Reputation: 11
I'm rather new at R so I appreciate your help in advance.
I have an excel spreadsheet dataset including daily, closing prices for a financial asset ranging from Jan 3rd 2000 all the way to Mar 6th 2019. I am looking to use ARIMA models to forecast future prices for this asset but cannot input the data in R.
Simply put, I have an Excel file with 2 columns and 4736 rows as per below:
03/jan/00 1,8358
04/jan/00 1,8702
05/jan/00 1,8520
.
.
.
01/mar/19 3,7824
06/mar/19 3,8372
Right after reading the file using the command read_excel(file.choose())
I've tried using ts commands to read the data as a time series. However considering data is only collected during market closing times on business days, this does not produce the desired results. Also tried researching and read about xts
and zoo
-type series but do not seem to be able to make these work. Please note that this data excludes weekends and holidays, which seems to be the root of the problem here.
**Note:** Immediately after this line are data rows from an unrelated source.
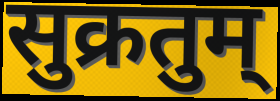
सुक्रतुम्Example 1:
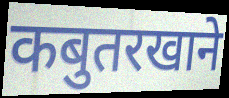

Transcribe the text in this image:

कबुतरखाने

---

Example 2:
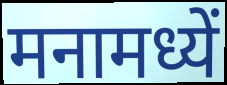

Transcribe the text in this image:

मनामध्यें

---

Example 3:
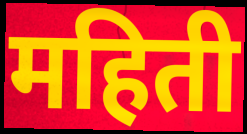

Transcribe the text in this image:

my_data <- read_excel(file.choose())
series <- ts(my_data, start=c(2000,1,3), end=c(2019,3,6), frequency = 252)
By using ts considering an average 252 business days per year, my time series ends on a different date as it should.
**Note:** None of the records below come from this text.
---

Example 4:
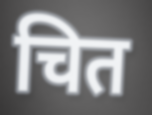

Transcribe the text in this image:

चित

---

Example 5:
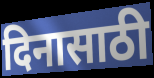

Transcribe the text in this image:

दिनासाठी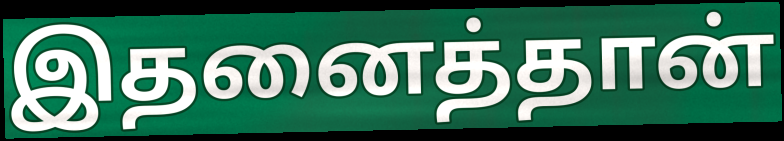
இதனைத்தான்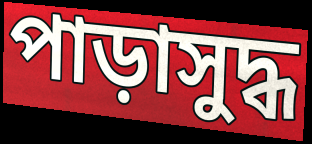
পাড়াসুদ্ধ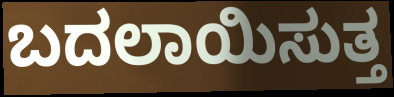
ಬದಲಾಯಿಸುತ್ತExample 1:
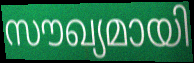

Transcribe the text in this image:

സൗഖ്യമായി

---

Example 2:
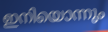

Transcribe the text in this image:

ഇനിയൊന്നും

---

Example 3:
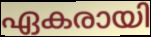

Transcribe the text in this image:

ഏകരായി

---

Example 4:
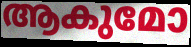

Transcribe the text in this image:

ആകുമോ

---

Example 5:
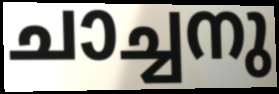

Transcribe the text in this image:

ചാച്ചനു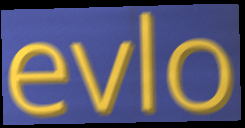
evlo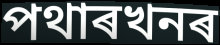
পথাৰখনৰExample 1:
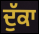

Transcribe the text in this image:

ਦੁੱਕਾ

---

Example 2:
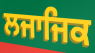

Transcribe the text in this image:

ਲਜਾਜਿਕ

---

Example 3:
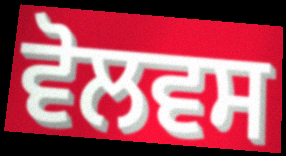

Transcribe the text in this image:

ਵੋਲਵਸ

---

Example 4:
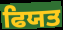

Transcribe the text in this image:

ਫਿਯਤ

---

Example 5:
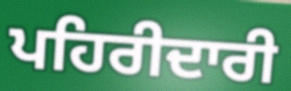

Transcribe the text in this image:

ਪਹਿਰੀਦਾਰੀ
What kind of steps should I consider in order to 1) read the data from the excel file and 2) read the imported data in R as a time series?
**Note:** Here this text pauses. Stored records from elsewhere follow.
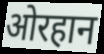
ओरहानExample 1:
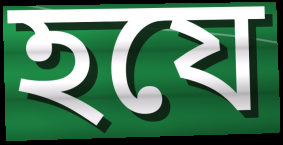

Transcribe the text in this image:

হযে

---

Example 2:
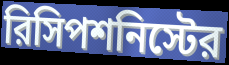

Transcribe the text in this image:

রিসিপশনিস্টের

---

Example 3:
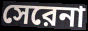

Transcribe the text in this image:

সেরেনা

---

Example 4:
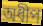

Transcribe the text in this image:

অধীপ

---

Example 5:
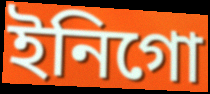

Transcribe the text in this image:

ইনিগো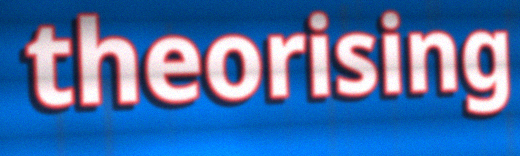
theorising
Also thought about, instead of using dates as the first column, use numbers from 1 through 4736 to eliminate this necessity but it seems the first column is required to have the YYYY-m-d format.
Thanks a ton
Upvotes: 1
Views: 1175
Reputation: 1906
1) read_excel
should read it in as a tibble
. In case dates are read as values use janitor::excel_numeric_to_date
to convert to correct date
2) To format date use lubridate
. In your case dmy
function would be it.
3) then convert the tibble
to xts
using tbl2xts
; vignette:
https://cran.r-project.org/web/packages/tbl2xts/vignettes/tbl2xts_vignette.html
Upvotes: 1